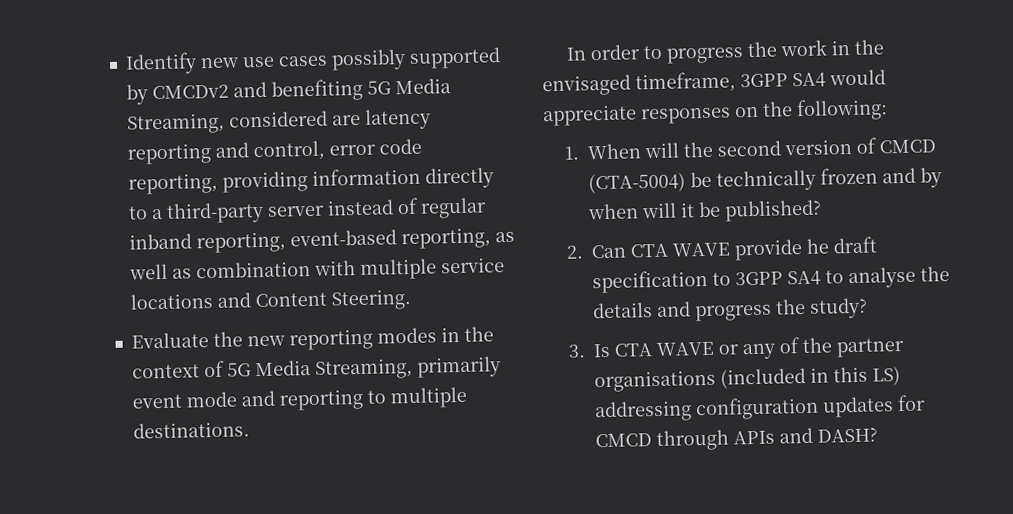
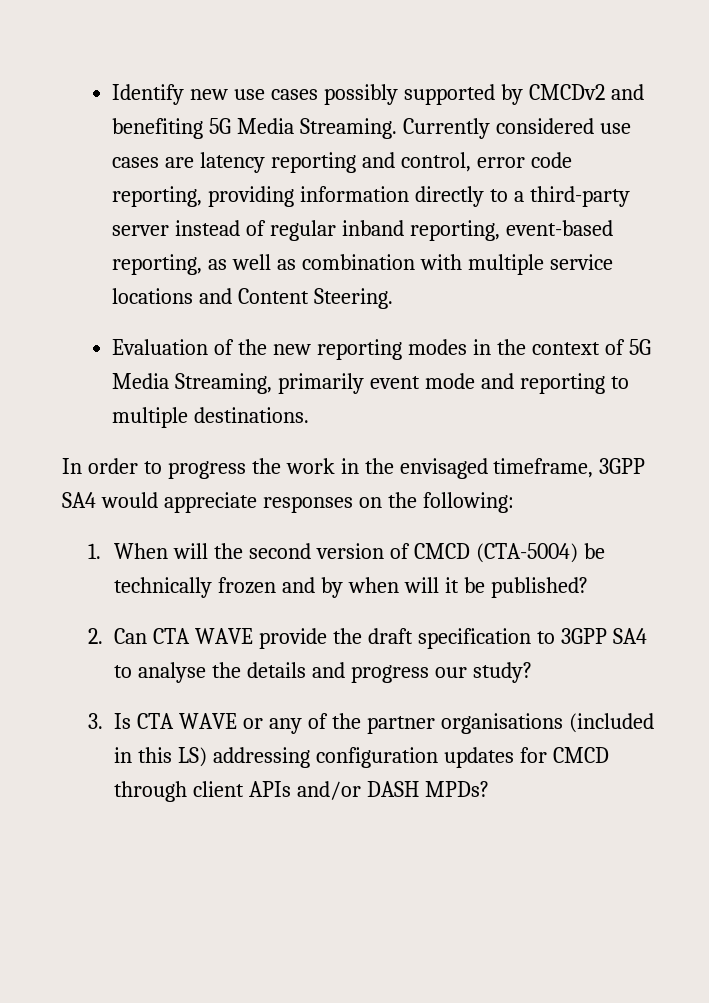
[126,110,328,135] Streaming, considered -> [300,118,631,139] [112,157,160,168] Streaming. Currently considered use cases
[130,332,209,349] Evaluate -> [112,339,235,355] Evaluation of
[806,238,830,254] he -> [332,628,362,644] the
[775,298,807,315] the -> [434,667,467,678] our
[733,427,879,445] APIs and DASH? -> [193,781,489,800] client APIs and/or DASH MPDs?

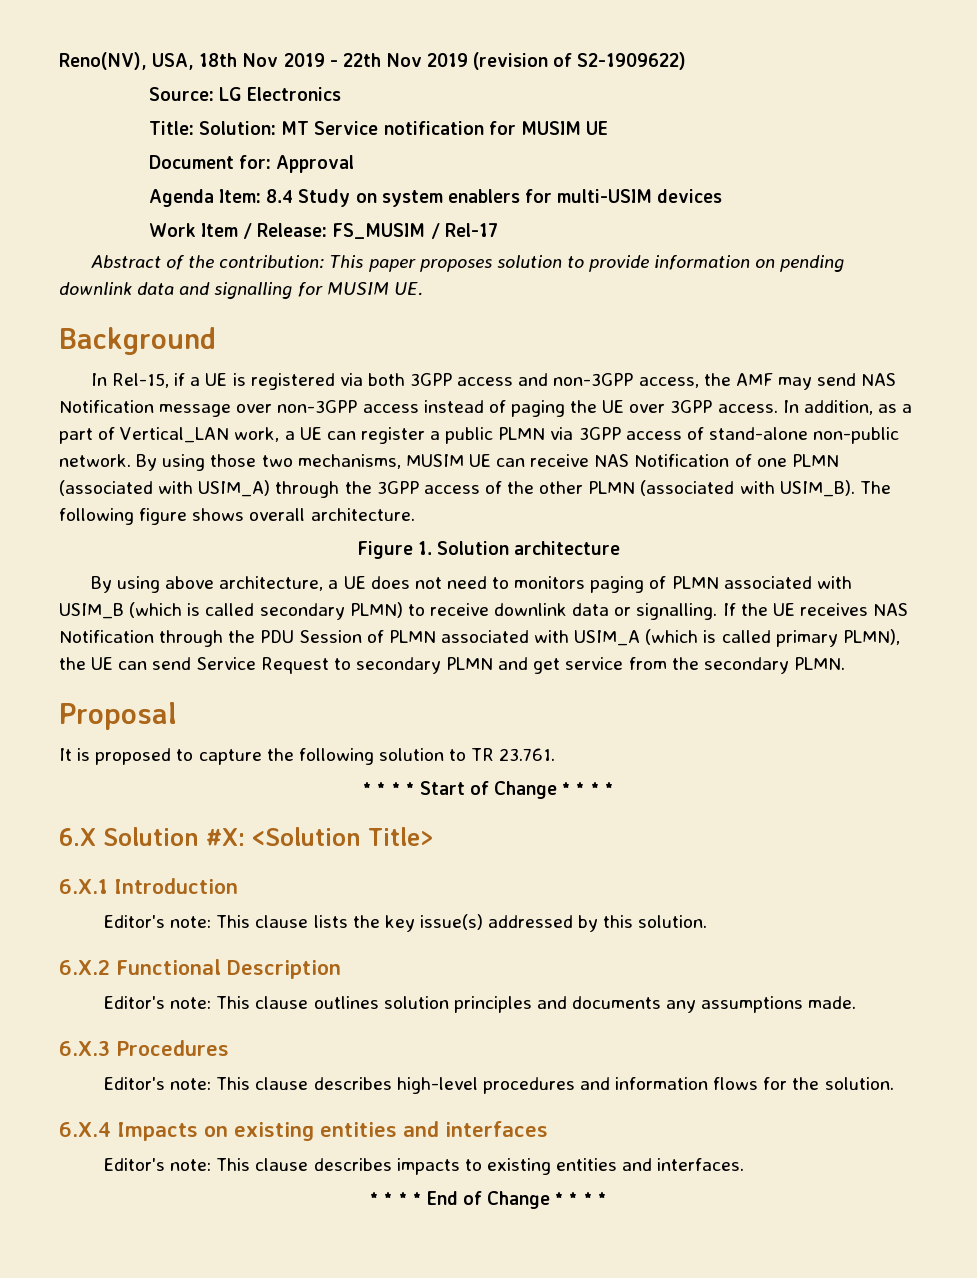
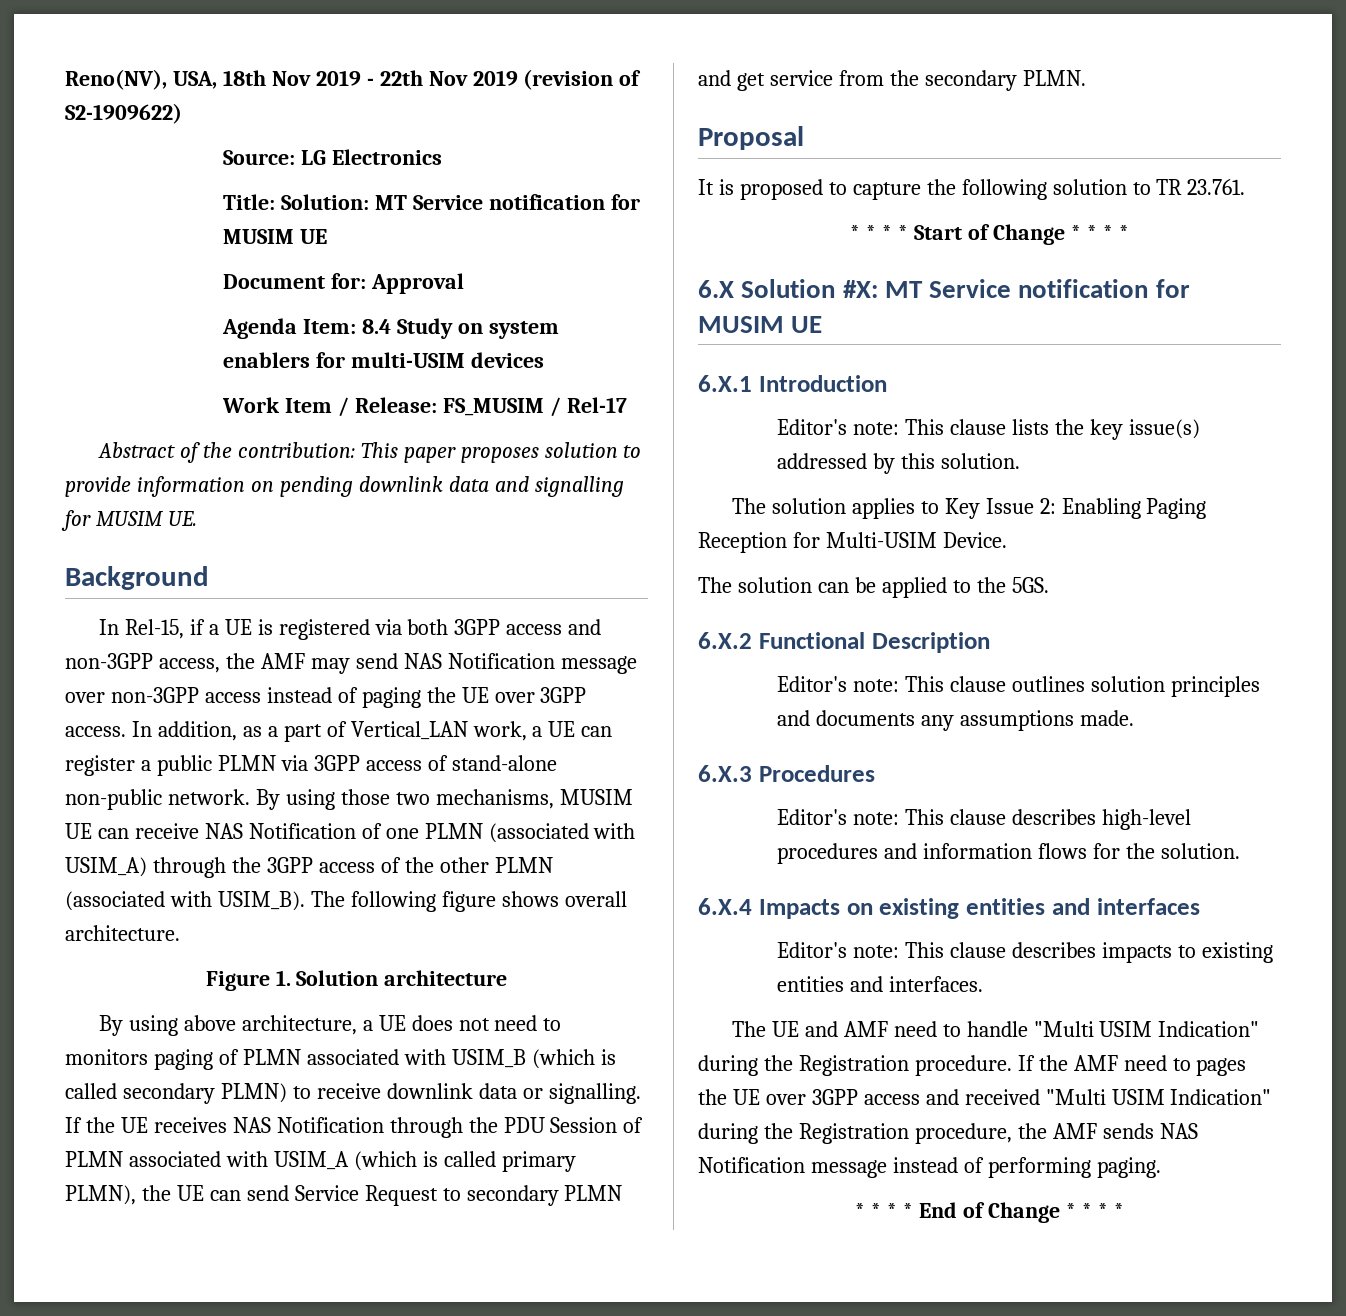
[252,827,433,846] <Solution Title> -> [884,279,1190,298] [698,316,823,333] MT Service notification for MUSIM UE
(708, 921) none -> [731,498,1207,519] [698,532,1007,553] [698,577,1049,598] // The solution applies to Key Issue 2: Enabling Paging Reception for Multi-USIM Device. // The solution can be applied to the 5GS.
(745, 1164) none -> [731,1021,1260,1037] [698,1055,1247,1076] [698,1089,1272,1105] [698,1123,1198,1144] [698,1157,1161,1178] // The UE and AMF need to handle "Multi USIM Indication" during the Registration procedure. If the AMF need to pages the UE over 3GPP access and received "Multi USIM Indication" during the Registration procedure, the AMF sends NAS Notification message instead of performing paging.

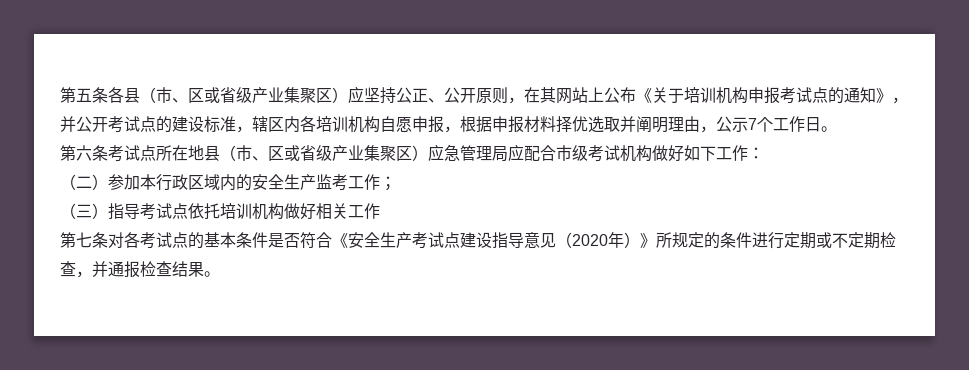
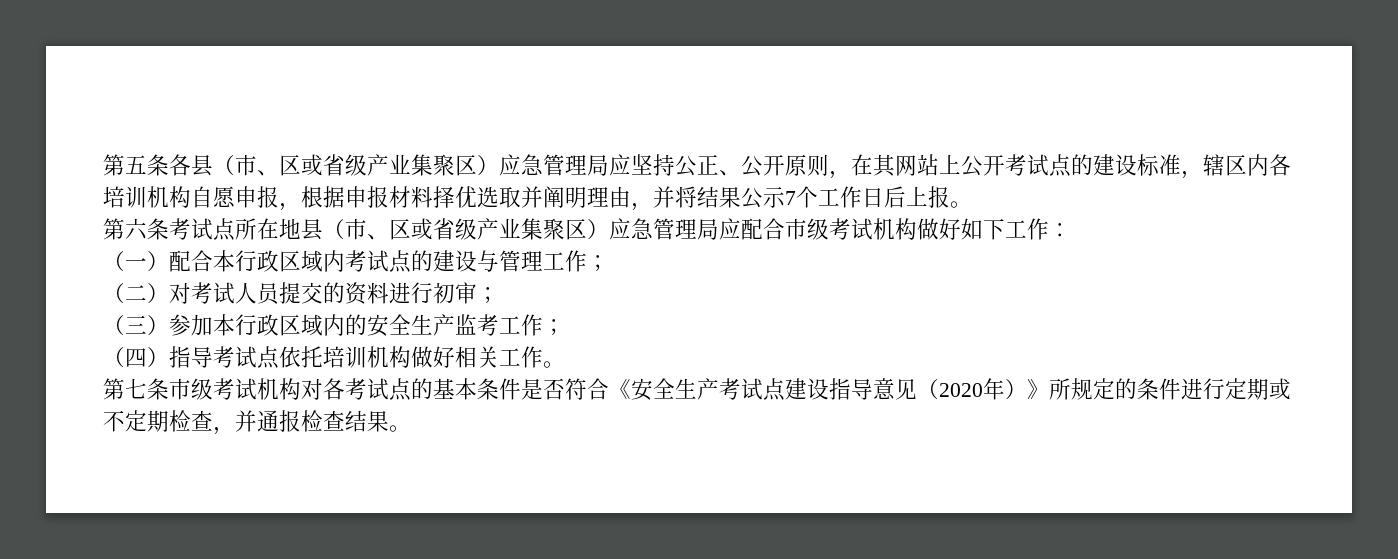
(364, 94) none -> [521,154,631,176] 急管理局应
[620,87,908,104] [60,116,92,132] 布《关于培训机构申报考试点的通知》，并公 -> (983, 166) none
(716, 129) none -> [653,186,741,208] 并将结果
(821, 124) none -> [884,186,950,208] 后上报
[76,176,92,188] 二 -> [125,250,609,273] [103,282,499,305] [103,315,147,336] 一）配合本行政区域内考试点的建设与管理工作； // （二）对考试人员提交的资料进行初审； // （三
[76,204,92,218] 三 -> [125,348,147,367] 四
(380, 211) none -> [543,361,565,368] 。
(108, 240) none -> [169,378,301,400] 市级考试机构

▬▬▬▬▬▬▬▬▬▬

### WHAT YOU SHOULD DO
Take the material above from the line bearing "[775,298,807,315] the ->" through the line bearing "[252,827,433,846] <Solution Title>" and write it out exactly, both end lines included. Pictures stay out.

### TASK RESULT
[775,298,807,315] the -> [434,667,467,678] our
[733,427,879,445] APIs and DASH? -> [193,781,489,800] client APIs and/or DASH MPDs?

[252,827,433,846] <Solution Title> -> [884,279,1190,298] [698,316,823,333] MT Service notification for MUSIM UE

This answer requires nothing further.